Шагая по сплошному кремню, мы тотчас начали высматривать изделия из этого материала, но это было куда сложнее, чем искать иголку в стоге сена. Мы искали в стоге травинку с узелком — среди миллионов кусков кремня, обработанных природой, пытались найти кусок, обработанный человеком. Для такого поиска нужен особый глаз, я им не наделен, зато он есть у П. В., и за десять минут, что мы шагали через кремневый купол, он поднял три отщепа — осколки, отбитые при изготовлении кремневого орудия. Этого было достаточно, чтобы убедиться: человек побывал здесь задолго до нас, в далеком каменном веке.
Меньше чем через километр купол обрывается крутым склоном к покрытой жидкой травой ровной площадке. За ней местность опять повышалась, там, несколько ниже кремневого купола, где мы стояли, простиралось известняковое плато, и там не было недостатка в творениях человеческих рук. В его западной части низкая стена обозначала местоположение хауза — искусственного водоема, вырытого, как нам рассказывал шейх Шахбут, во времена его деда для сбора дождевой воды. Когда шел дождь (а шел он не каждый год), жители Абу-Даби отправлялись на лодках на Умм ан-Нар и наполняли бочонки водой из хауза. Рядом со стеной стояла низкорослая пальма — единственное дерево на острове. Всю остальную поверхность плато занимали курганы — горки беспорядочно наваленного камня. Их было не менее полусотни, по большей части довольно маленькие, однако некоторые достигали двадцати метров в ширину и почти двух — в высоту.

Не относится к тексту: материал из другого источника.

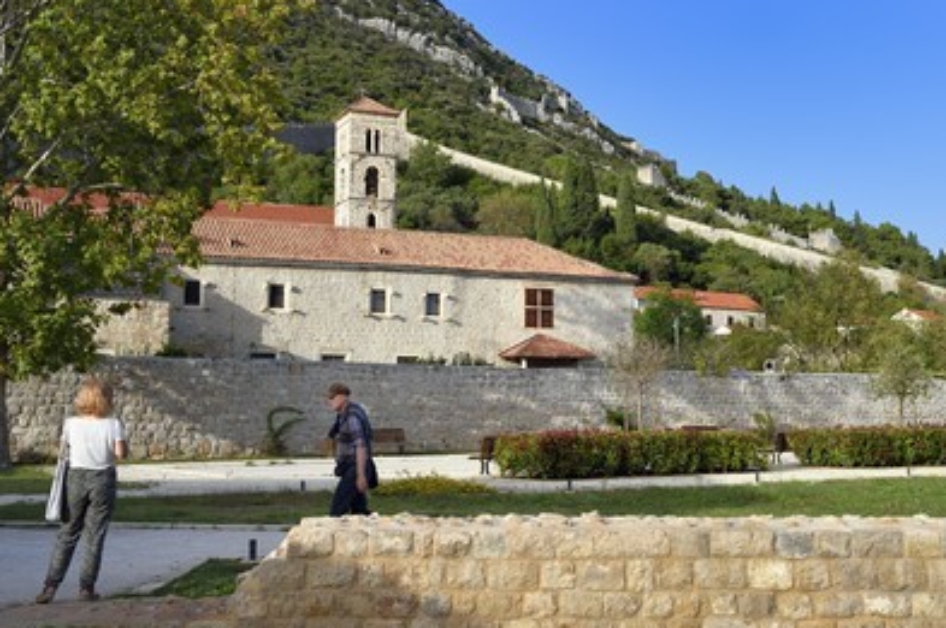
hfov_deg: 43.6
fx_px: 1181
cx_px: 504
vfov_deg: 29.8
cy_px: 315
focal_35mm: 45
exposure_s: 1/125
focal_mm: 42
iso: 200
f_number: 13
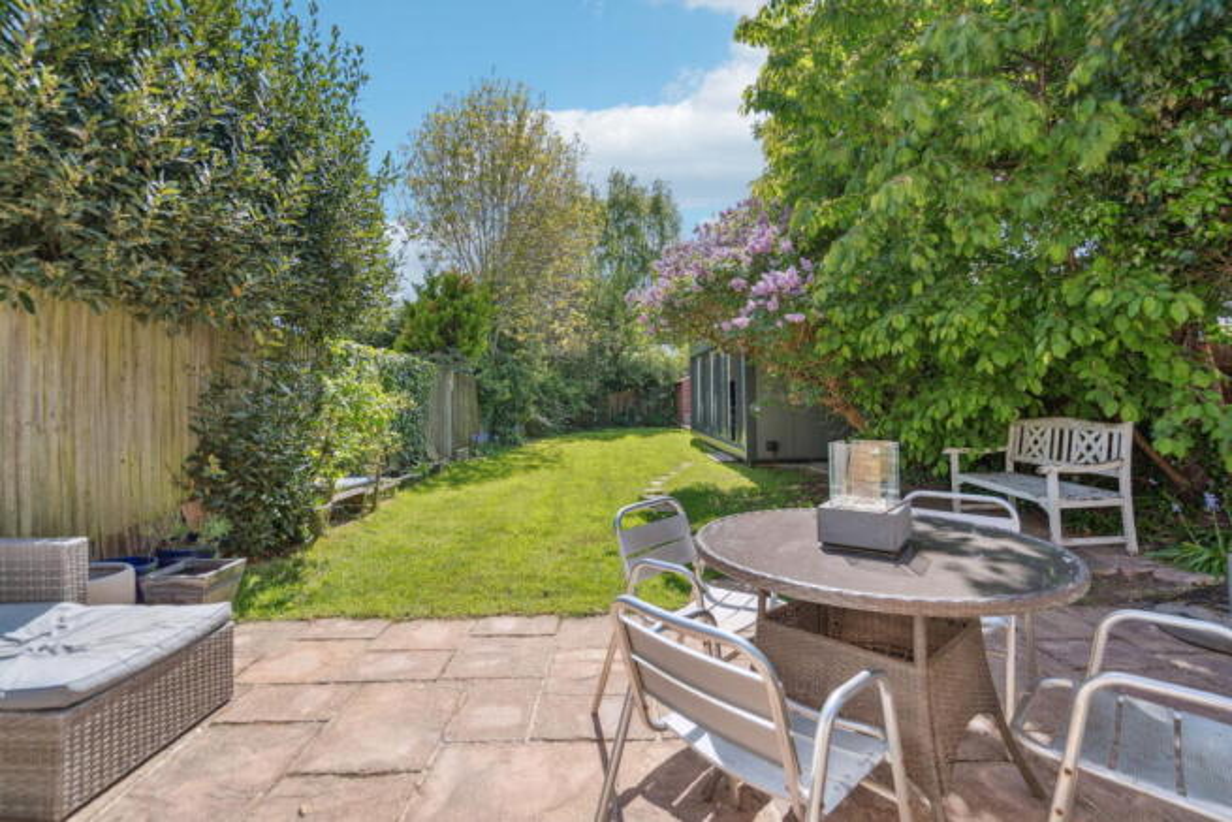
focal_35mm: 16
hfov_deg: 96.7
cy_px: 411
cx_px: 616
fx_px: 548
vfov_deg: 73.8
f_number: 5
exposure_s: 1/640
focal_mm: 16
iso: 640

Мы быстро зашагали через нижнюю площадку к плато с курганами, но на полпути Тим остановил нас, чтобы показать фундамент маленького квадратного строения, возле которого зияла непонятная яма. Тим предложил нам заглянуть в нее, добавив, что яма естественного происхождения — вымытый в известняке котел, на дне которого есть вода. Правда, она непригодна для питья, но другой сейчас на острове нет, а когда-то она, возможно, была пресной.
Тим весело прыгнул в яму, и, заглянув с опаской через край, мы увидели, что он стоит на возвышающейся метра на полтора над водой горке щебня. Осторожно последовали за ним и, когда после яркого солнца глаза привыкли к царившему внизу сумраку, рассмотрели свод, спадающий к подножию осыпи, на которой мы сгрудились. Не без опаски спускаясь по щебню, мы слышали, как срывающиеся из-под наших ступней камни с бульканьем ныряют в воду. Узкая темная лужа между осыпью и стеной манила прохладой и кажущейся свежестью, однако вода вязала рот. Насыщенная щелочью, она даже при самой большой нужде не годилась ни для людей, ни для животных. Мы полезли обратно вверх по осыпи и выбрались из ямы на жаркий воздух, жмурясь от полуденного солнца.

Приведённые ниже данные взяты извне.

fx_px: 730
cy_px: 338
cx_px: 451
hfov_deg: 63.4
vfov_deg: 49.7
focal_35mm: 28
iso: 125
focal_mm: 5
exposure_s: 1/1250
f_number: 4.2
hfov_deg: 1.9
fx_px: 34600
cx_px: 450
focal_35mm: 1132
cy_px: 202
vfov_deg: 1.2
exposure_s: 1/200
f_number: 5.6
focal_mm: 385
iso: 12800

Поднявшись затем на плато, мы очутились на голой скале с редким слоем щебня и единичными промоинами, присыпанными песком. По краям плато эрозия выгрызла большие глыбы и выточила карнизы, так что найти место для подъема оказалось неожиданно трудно, хотя весь перепад высот составлял неполных два метра.
С виду курганы не представляли ничего особенного. Беспорядочно разбросанные каменные холмы разной величины, довольно низкие относительно своего диаметра, ничем не отличающиеся от таких же курганов любого периода и любой культуры в любом конце света. У двух курганов побольше просматривалась кольцевая стена, но из этого еще ничего не следовало. Погребальные холмы очень часто окружены каменным кольцом, выложенным до начала строительства, чтобы обозначить конечный периметр. Такая ограда предохраняет курган от оплывания, а заодно придает ему более правильную форму и внушительный вид. Так что кольцевые стены скорее правило, чем исключение. Просто со временем материал все равно сползает, накрывая стену, из-за чего ее не сразу обнаружишь.